Malcolm Turnbull’s decision to stymie Kevin Rudd’s bid to run for the United Nations secretary-general post is ill-judged, unjustified and unfair.
It is a capitulation to the Liberal conservatives. It humiliates Foreign Minister Julie Bishop, who argued strongly that Australia should nominate Rudd. It denies a former prime minister a right that he should be accorded.
It will make Australia look wacky in the eyes of many in the international community.
Turnbull refused a last-minute request by Rudd, made Thursday evening, for a face-to-face meeting in Sydney on Friday morning. One would have thought it would be courteous to see him, even if it were to convey the bad news personally.
Turnbull told a news conference his judgement was that Rudd is “not well-suited for this particular role”. He declined to spell out why, though declaring it had nothing to do with Rudd being Labor.
To say a former prime minister and a former foreign minister, who is well-regarded internationally, is unsuitable for unspecified reasons is character assassination by silence.
Surely this is unacceptable. Most decisions are expected to be justified by reasons. Why not this one? Turnbull can hardly say it is to save Rudd’s feelings when he has cut him off at the knees and embarrassed him on the international stage. It’s as if Turnbull is implying we all know about Kevin so there is no need to explain anything.
Rudd’s Liberal critics argue he has a maniacal leadership style and would run wild on the international stage. Some at the heart of government, buttressed by the opinion of sources in officialdom, have persuaded themselves he would cause such problems that permanent Security Council members would be on the phone to the Australian government, saying: save us from Kevin.
It is important to understand just what was being sought. Rudd needed nomination to stand. As Bishop argued to colleagues, nomination did not amount to endorsement – although this was a distinction Turnbull rejected, believing nominating Rudd implied support for him.
Those around Turnbull insist he really believes refusing Rudd is the right thing to do. Maybe, but what is also obvious in this decision is that Turnbull’s authority in the party is tenuous and he cannot safely afford to defy the right-wingers, certainly on a non-core issue. They had him just where they wanted him.

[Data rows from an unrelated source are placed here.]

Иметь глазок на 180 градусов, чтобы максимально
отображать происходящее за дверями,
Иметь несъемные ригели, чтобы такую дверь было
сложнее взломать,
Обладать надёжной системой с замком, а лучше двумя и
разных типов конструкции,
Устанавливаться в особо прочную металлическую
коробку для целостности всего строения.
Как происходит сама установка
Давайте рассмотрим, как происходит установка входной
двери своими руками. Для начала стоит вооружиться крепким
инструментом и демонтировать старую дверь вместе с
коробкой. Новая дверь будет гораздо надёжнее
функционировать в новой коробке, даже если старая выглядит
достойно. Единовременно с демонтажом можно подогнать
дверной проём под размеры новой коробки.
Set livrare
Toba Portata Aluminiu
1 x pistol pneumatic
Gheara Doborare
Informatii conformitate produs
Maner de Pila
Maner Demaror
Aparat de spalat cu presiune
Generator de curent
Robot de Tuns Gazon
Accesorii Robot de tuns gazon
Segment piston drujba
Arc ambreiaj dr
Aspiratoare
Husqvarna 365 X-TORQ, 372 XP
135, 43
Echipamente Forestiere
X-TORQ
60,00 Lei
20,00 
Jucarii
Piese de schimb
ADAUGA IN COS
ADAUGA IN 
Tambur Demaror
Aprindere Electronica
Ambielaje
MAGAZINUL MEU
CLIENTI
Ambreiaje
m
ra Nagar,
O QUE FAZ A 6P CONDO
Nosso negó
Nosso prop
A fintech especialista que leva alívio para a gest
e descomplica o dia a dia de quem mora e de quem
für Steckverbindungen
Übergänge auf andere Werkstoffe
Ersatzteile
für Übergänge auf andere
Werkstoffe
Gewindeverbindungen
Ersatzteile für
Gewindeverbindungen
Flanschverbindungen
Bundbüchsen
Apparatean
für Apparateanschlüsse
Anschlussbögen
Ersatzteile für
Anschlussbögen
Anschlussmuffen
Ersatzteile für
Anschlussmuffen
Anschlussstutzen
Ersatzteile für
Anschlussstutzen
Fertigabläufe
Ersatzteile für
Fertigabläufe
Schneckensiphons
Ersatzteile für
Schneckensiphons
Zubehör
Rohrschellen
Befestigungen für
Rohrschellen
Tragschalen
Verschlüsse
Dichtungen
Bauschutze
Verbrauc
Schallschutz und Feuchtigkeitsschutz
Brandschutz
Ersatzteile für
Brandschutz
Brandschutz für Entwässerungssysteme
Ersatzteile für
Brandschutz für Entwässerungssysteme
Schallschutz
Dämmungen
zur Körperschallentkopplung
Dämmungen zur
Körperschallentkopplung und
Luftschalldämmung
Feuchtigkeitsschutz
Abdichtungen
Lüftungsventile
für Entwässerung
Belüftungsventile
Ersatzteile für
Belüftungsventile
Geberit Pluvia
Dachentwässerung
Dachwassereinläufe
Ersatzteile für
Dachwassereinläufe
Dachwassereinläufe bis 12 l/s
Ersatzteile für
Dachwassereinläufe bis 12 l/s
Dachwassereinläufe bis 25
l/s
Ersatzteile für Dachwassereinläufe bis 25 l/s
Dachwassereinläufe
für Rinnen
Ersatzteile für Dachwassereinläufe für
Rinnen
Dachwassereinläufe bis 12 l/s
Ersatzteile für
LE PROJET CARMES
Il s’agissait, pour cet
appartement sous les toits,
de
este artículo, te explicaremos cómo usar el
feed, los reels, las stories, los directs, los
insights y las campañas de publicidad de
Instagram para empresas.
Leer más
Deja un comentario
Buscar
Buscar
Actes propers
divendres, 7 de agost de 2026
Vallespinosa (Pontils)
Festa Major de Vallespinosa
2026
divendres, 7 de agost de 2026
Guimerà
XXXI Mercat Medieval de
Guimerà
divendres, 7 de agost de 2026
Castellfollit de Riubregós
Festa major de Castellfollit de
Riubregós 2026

Otherwise, even if he had some personal doubts, he would surely have gone along with the very strong representations of his foreign minister, who argued the precedent of supporting Australians going for international jobs, as did the Hawke government when Malcolm Fraser (unsuccessfully) pitched to become secretary-general of the Commonwealth.
Key interventions in this battle have been those of Treasurer Scott Morrison and Immigration Minister Peter Dutton.
Both Morrison and Dutton are tribal – no doubt they genuinely believe Rudd should not be facilitated in anything he wants to do. But there are some other factors at play as well, shown by the willingness of both to go public with their opposition before the cabinet meeting.
Morrison, who is commendably battling conservative critics over superannuation, has an eye to showing he is still one of them. Dutton would be pleased to see the popular Bishop take a tumble. In the longer run he has an eye on her position of deputy leader.
Rudd put his application to the government in April. In May Turnbull spoke to him, warning it would be difficult to get it through cabinet. Bishop is said to have been more encouraging, suggesting things might be easier after the election.
Possibly, if Turnbull had had a really good win, they might have been.